Photo credit: Van Redin/HBO

Season two shows a wiser and more levelheaded Jill. Like Tom, her character is more integrated into the story, which instantly makes her more compelling.

4. The mysteries lean more towards Holy Wayne and less towards Kevin and his nighttime wildlife adventures. Part of what makes The Leftovers different from other shows is its willingness to engage with the mystical and the mundane in equal measures. Its concept — 2% of the world’s population has mysteriously disappeared — is very genre, straying into magical realism, and yet calling it a “genre show” doesn’t feel quite accurate. It engages with grief, belief, depression, and survivor’s guilt. Those emotions are all disorienting to experience, and you know what else is disorienting? Hallucinations! Con men who may or may not have magical hugs! Home-invading deer! Ghost dogs who may or may not be real! Ghost bald men may or may not be real!

When the mystical elements worked, they worked. Holy Wayne was fascinating, especially in his death scene with Kevin. But sometimes it felt like the show was being weird and confusing as a short cut to being Artsy. Many of Kevin’s nighttime wanderings fell into the second category.
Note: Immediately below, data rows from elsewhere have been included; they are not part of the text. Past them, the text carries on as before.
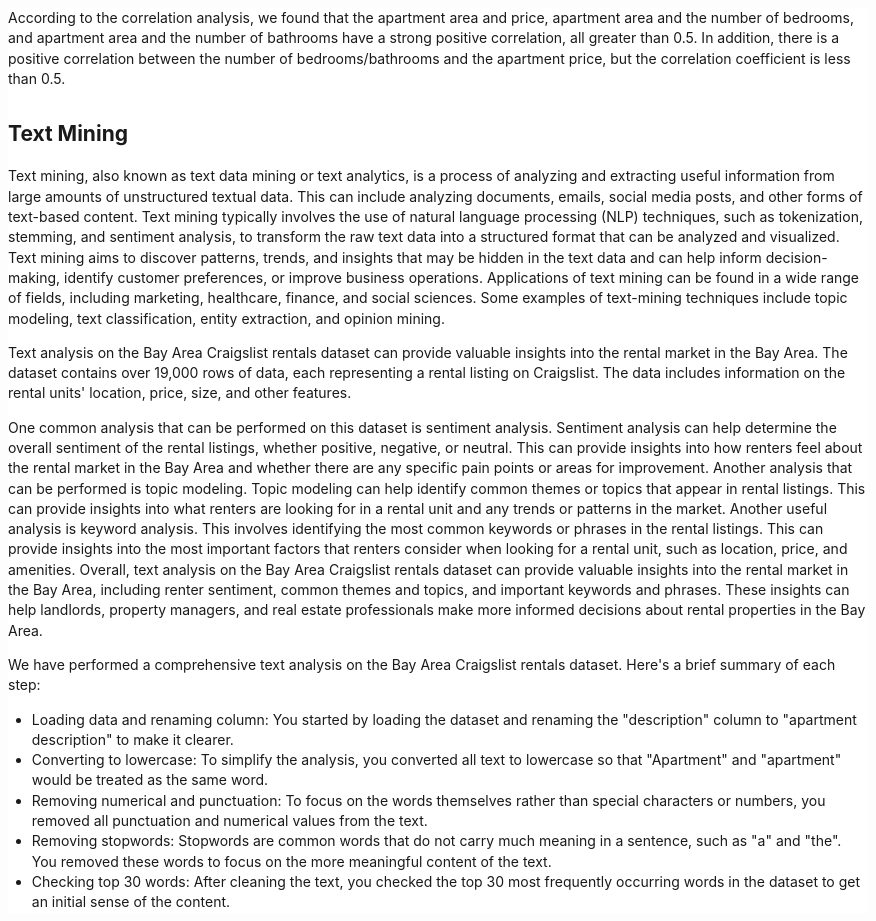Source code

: According to the correlation analysis, we found that the apartment area and price, apartment area and the number of bedrooms, and apartment area and the number of bathrooms have a strong positive correlation, all greater than 0.5. In addition, there is a positive correlation between the number of bedrooms/bathrooms and the apartment price, but the correlation coefficient is less than 0.5.

## Text Mining
Text mining, also known as text data mining or text analytics, is a process of analyzing and extracting useful information from large amounts of unstructured textual data. This can include analyzing documents, emails, social media posts, and other forms of text-based content. Text mining typically involves the use of natural language processing (NLP) techniques, such as tokenization, stemming, and sentiment analysis, to transform the raw text data into a structured format that can be analyzed and visualized. Text mining aims to discover patterns, trends, and insights that may be hidden in the text data and can help inform decision-making, identify customer preferences, or improve business operations. Applications of text mining can be found in a wide range of fields, including marketing, healthcare, finance, and social sciences. Some examples of text-mining techniques include topic modeling, text classification, entity extraction, and opinion mining.

Text analysis on the Bay Area Craigslist rentals dataset can provide valuable insights into the rental market in the Bay Area. The dataset contains over 19,000 rows of data, each representing a rental listing on Craigslist. The data includes information on the rental units' location, price, size, and other features.

One common analysis that can be performed on this dataset is sentiment analysis. Sentiment analysis can help determine the overall sentiment of the rental listings, whether positive, negative, or neutral. This can provide insights into how renters feel about the rental market in the Bay Area and whether there are any specific pain points or areas for improvement. Another analysis that can be performed is topic modeling. Topic modeling can help identify common themes or topics that appear in rental listings. This can provide insights into what renters are looking for in a rental unit and any trends or patterns in the market. Another useful analysis is keyword analysis. This involves identifying the most common keywords or phrases in the rental listings. This can provide insights into the most important factors that renters consider when looking for a rental unit, such as location, price, and amenities. Overall, text analysis on the Bay Area Craigslist rentals dataset can provide valuable insights into the rental market in the Bay Area, including renter sentiment, common themes and topics, and important keywords and phrases. These insights can help landlords, property managers, and real estate professionals make more informed decisions about rental properties in the Bay Area.

We have performed a comprehensive text analysis on the Bay Area Craigslist rentals dataset. Here's a brief summary of each step:

* Loading data and renaming column: You started by loading the dataset and renaming the "description" column to "apartment description" to make it clearer.
* Converting to lowercase: To simplify the analysis, you converted all text to lowercase so that "Apartment" and "apartment" would be treated as the same word.
* Removing numerical and punctuation: To focus on the words themselves rather than special characters or numbers, you removed all punctuation and numerical values from the text.
* Removing stopwords: Stopwords are common words that do not carry much meaning in a sentence, such as "a" and "the". You removed these words to focus on the more meaningful content of the text.
* Checking top 30 words: After cleaning the text, you checked the top 30 most frequently occurring words in the dataset to get an initial sense of the content.
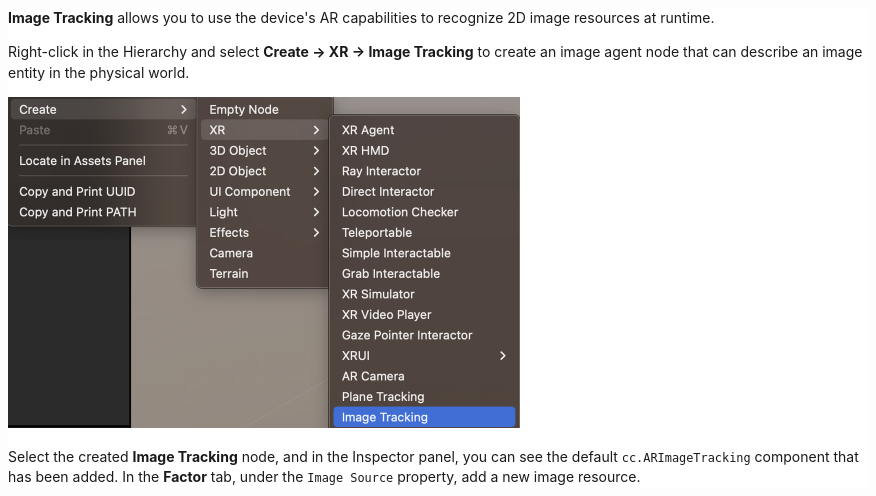 **Image Tracking** allows you to use the device's AR capabilities to recognize 2D image resources at runtime.

Right-click in the Hierarchy and select **Create -> XR -> Image Tracking** to create an image agent node that can describe an image entity in the physical world.

<img src="ar-tracking-component/image-tracking-node.png" alt="image-tracking-node" style="zoom:50%;" />

Select the created **Image Tracking** node, and in the Inspector panel, you can see the default `cc.ARImageTracking` component that has been added. In the **Factor** tab, under the `Image Source` property, add a new image resource.
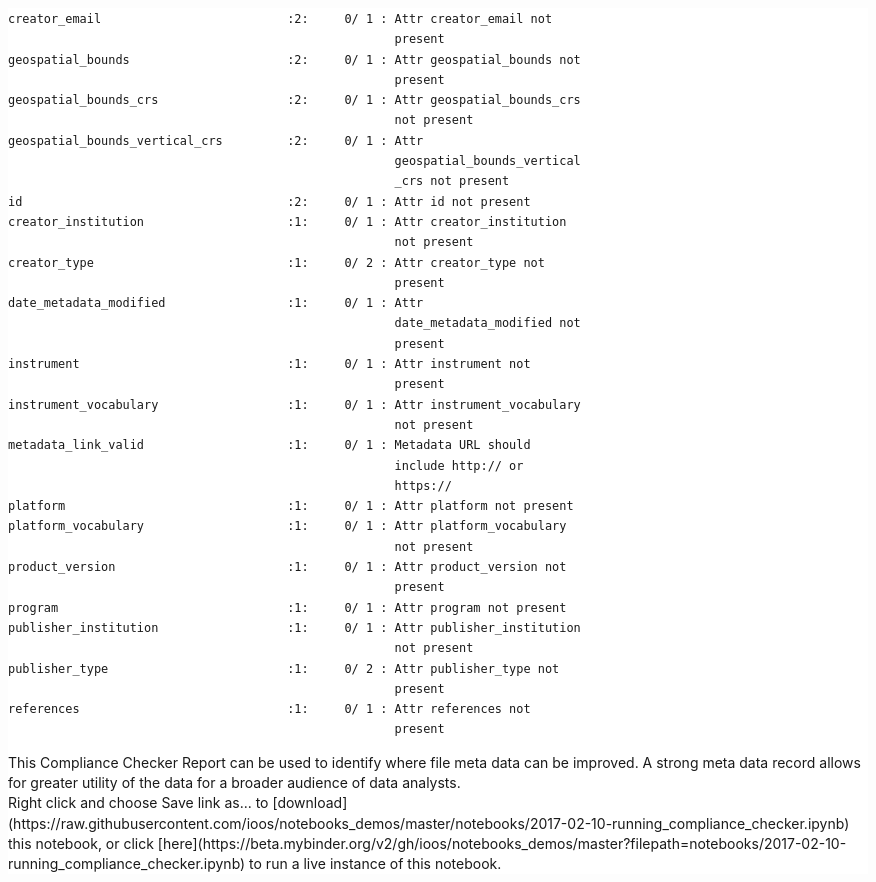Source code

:     creator_email                          :2:     0/ 1 : Attr creator_email not
                                                          present
    geospatial_bounds                      :2:     0/ 1 : Attr geospatial_bounds not
                                                          present
    geospatial_bounds_crs                  :2:     0/ 1 : Attr geospatial_bounds_crs
                                                          not present
    geospatial_bounds_vertical_crs         :2:     0/ 1 : Attr
                                                          geospatial_bounds_vertical
                                                          _crs not present
    id                                     :2:     0/ 1 : Attr id not present
    creator_institution                    :1:     0/ 1 : Attr creator_institution
                                                          not present
    creator_type                           :1:     0/ 2 : Attr creator_type not
                                                          present
    date_metadata_modified                 :1:     0/ 1 : Attr
                                                          date_metadata_modified not
                                                          present
    instrument                             :1:     0/ 1 : Attr instrument not
                                                          present
    instrument_vocabulary                  :1:     0/ 1 : Attr instrument_vocabulary
                                                          not present
    metadata_link_valid                    :1:     0/ 1 : Metadata URL should
                                                          include http:// or
                                                          https://
    platform                               :1:     0/ 1 : Attr platform not present
    platform_vocabulary                    :1:     0/ 1 : Attr platform_vocabulary
                                                          not present
    product_version                        :1:     0/ 1 : Attr product_version not
                                                          present
    program                                :1:     0/ 1 : Attr program not present
    publisher_institution                  :1:     0/ 1 : Attr publisher_institution
                                                          not present
    publisher_type                         :1:     0/ 2 : Attr publisher_type not
                                                          present
    references                             :1:     0/ 1 : Attr references not
                                                          present
    

</pre>
</div>
This Compliance Checker Report can be used to identify where file meta data can be improved.  A strong meta data record allows for greater utility of the data for a broader audience of data analysts.
<br>
Right click and choose Save link as... to
[download](https://raw.githubusercontent.com/ioos/notebooks_demos/master/notebooks/2017-02-10-running_compliance_checker.ipynb)
this notebook, or click [here](https://beta.mybinder.org/v2/gh/ioos/notebooks_demos/master?filepath=notebooks/2017-02-10-running_compliance_checker.ipynb) to run a live instance of this notebook.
Rest assured, Kevin’s facial expressions still mostly alternate between bewildered, pissed off, and crazy-eyed — we wouldn’t want him any other way — but on the mystery spectrum, season two veers more towards Holy Wayne and less towards “Are These Dogs Real??” The new location of Miracle, Texas, a town with zero departures, has a lot to unpack, but the mystery draws you in instead of feeling pretentious.

5. The score is still one of the best on TV

The soundtrack was not something that needed to be improved upon, but rest assured its quality remains the same. Floating seamlessly between classical music, The Pixies, techno, and classical arrangements of Metallica, it remains eclectic and energetic, perfectly suiting each scene.

The Leftovers garnered mixed reviews in its first season in part because an in-depth exploration of loss, grief, survivor’s guilt, and depression doesn’t make for light entertainment. It is not a show for everyone, but those who connected with it know it’s unlike any other: rewarding, engaging, and even therapeutic. As critic Todd VanDerWerff said of the show, “I would hope that even those who don’t love this as much as me will at least notice there’s something special going on here.”

Its second season draws upon the best parts of the first while improving its faults. So come Sunday October 4th, get ready to dive into one of the most interesting shows on TV, where each episode is like a hedge maze — you can try to puzzle your way to the center or just wander around, but either way, it’s an experience you don’t have every day.